I absolutely agree with that, and in practice if I ever see that turn of phrase with anything more than 100% then I assume that they are using it the way that you're thinking of. But I maintain this is not the literal meaning. At the same time, I'm not saying people should be subtracting 100% to make the number mathematically correct, that would definitely be bizarre. Instead, I'm saying they shouldn't be using such a weird turn of phrase in the first place, so the headline should simply be "Deep learning on CPU 3.5x as fast as on GPU"

> I've worked in various places Cambridge and London for the past 18 years and, as I say, have never encountered it.

You have really never encountered an item in a supermarket saying "now 20% bigger!"? Thinking about it now, they're usually charging the same amount as the old size (otherwise it's not much to brag about really) in which case they use the vastly clearer phrase "20% extra free", but I'm sure I've seen the former phrase.

>archaic British

If even that.

I think "3.5x faster" to mean "3.5x as fast" is fairly common, pretty clear, and very understandable to anyone but daft grammar prescriptivists.

And here's an actual expert to provide a view: https://languagelog.ldc.upenn.edu/nll/?p=463

> A personal note: I know the disparagement of Times-er from long ago, from my grade school years, I think; I was taught that two times more than X really means 'three times as many as X'. Since authority figures insisted on this interpretation, I avoided the construction entirely (as, as far as I know, I still do). Yet I've never stopped asking, "Why don't you understand the clear meaning of what people are saying?"

+1 to Lojban for not having these issues.

https://en.wikipedia.org/wiki/Lojban

Consider what 1 times faster or 100% faster would mean.
Language doesn't follow logic sometimes.
https://languagelog.ldc.upenn.edu/nll/?p=463

>> That last reaction incorporates one criticism of Times-er, namely that it is "illogical" or "irrational": X times more than Y MUST MEAN 'Y plus X-times-Y (that is, 'X+1 times Y'), not 'X times as many/great as Y' (that is, 'X times Y'). (In the most common variant of this reaction, X times more than Y is disparaged because it is said to be ambiguous, with both the 'X times Y' and 'X+1 times Y' interpretations.)

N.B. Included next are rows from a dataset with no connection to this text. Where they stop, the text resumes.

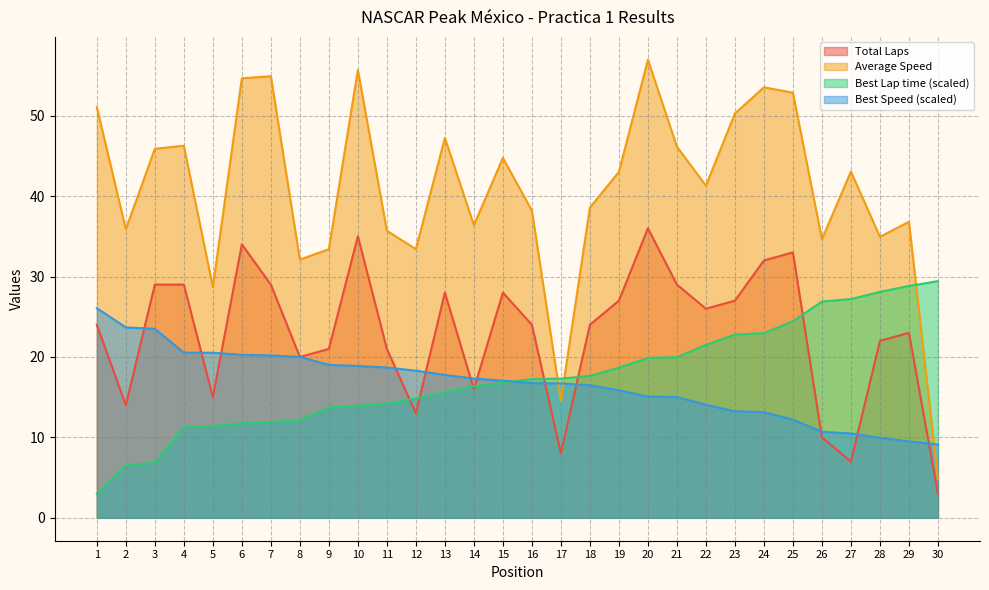

Reading left to right, extract all data points from this chart.

Total Laps: 1=24.0	2=14.0	3=29.0	4=29.0	5=15.0	6=34.0	7=29.0	8=20.0	9=21.0	10=35.0	11=21.0	12=13.0	13=28.0	14=16.0	15=28.0	16=24.0	17=8.0	18=24.0	19=27.0	20=36.0	21=29.0	22=26.0	23=27.0	24=32.0	25=33.0	26=10.0	27=7.0	28=22.0	29=23.0	30=3.0
Best Lap time: 1=3.0	2=6.6	3=6.9	4=11.4	5=11.4	6=11.8	7=11.9	8=12.2	9=13.7	10=13.9	11=14.2	12=14.8	13=15.7	14=16.4	15=16.8	16=17.3	17=17.3	18=17.7	19=18.7	20=19.9	21=20.0	22=21.5	23=22.8	24=23.0	25=24.4	26=26.9	27=27.2	28=28.1	29=28.8	30=29.4
Best Speed: 1=26.1	2=23.7	3=23.5	4=20.5	5=20.5	6=20.3	7=20.2	8=20.0	9=19.0	10=18.9	11=18.7	12=18.3	13=17.8	14=17.3	15=17.0	16=16.7	17=16.7	18=16.5	19=15.8	20=15.1	21=15.0	22=14.1	23=13.2	24=13.1	25=12.2	26=10.7	27=10.5	28=9.9	29=9.5	30=9.1
Average Speed: 1=51.1	2=35.9	3=45.9	4=46.3	5=28.7	6=54.7	7=54.9	8=32.1	9=33.4	10=55.7	11=35.7	12=33.4	13=47.2	14=36.4	15=44.8	16=38.2	17=14.5	18=38.6	19=43.0	20=56.9	21=46.1	22=41.3	23=50.3	24=53.5	25=52.9	26=34.6	27=43.0	28=34.9	29=36.8	30=4.8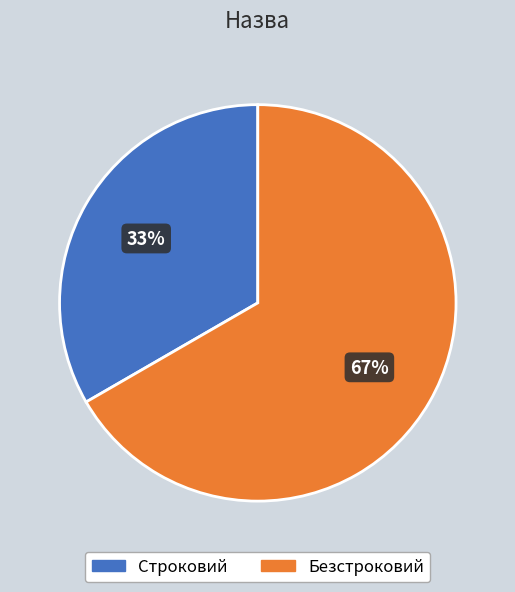

What percentage is the Безстроковий slice, to the nearest percent?

67%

>> The appeal here is to the idea that ordinary-language expressions are simply realizations of logical (or arithmetical) formulas. This is just backwards. The formulas are there to represent the meanings of expressions; they are not the prior reality, merely cloaked in (those devilishly vague) words of actual languages.

Not disagreeing with this but I would argue that logical inconsistency here is that nothing is faster and so using the word is what breaks the math.

For example you also wouldn’t say -0.5 times faster, it just doesn’t make sense.

1 times faster means "the same speed as". 100% faster means "twice as fast". Though of course nobody would say 1 times faster in reality.
So what do "0.5 times faster" and "50% faster mean"? Are both identical to "half as fast"?
What annoys me even more is that I keep using this comparison in a wrong way despite knowing better. BTW, what do you say if you made something twice as fast? Once faster?
People using 'further' instead of 'farther' (used for distance) used to get me upset, but people mistake them so often that I realized I was getting upset for no good reason. I know what they meant even if they were ignorant of the grammar. I agree that in an academic paper you don't want to see grammar mistakes, but in many other contexts if you understand what is meant, it's no use getting bent out of shape.
This reminds me when people say things like, "we had a 1% increase in conversion rate", but what they mean is a 1 percentage point increase.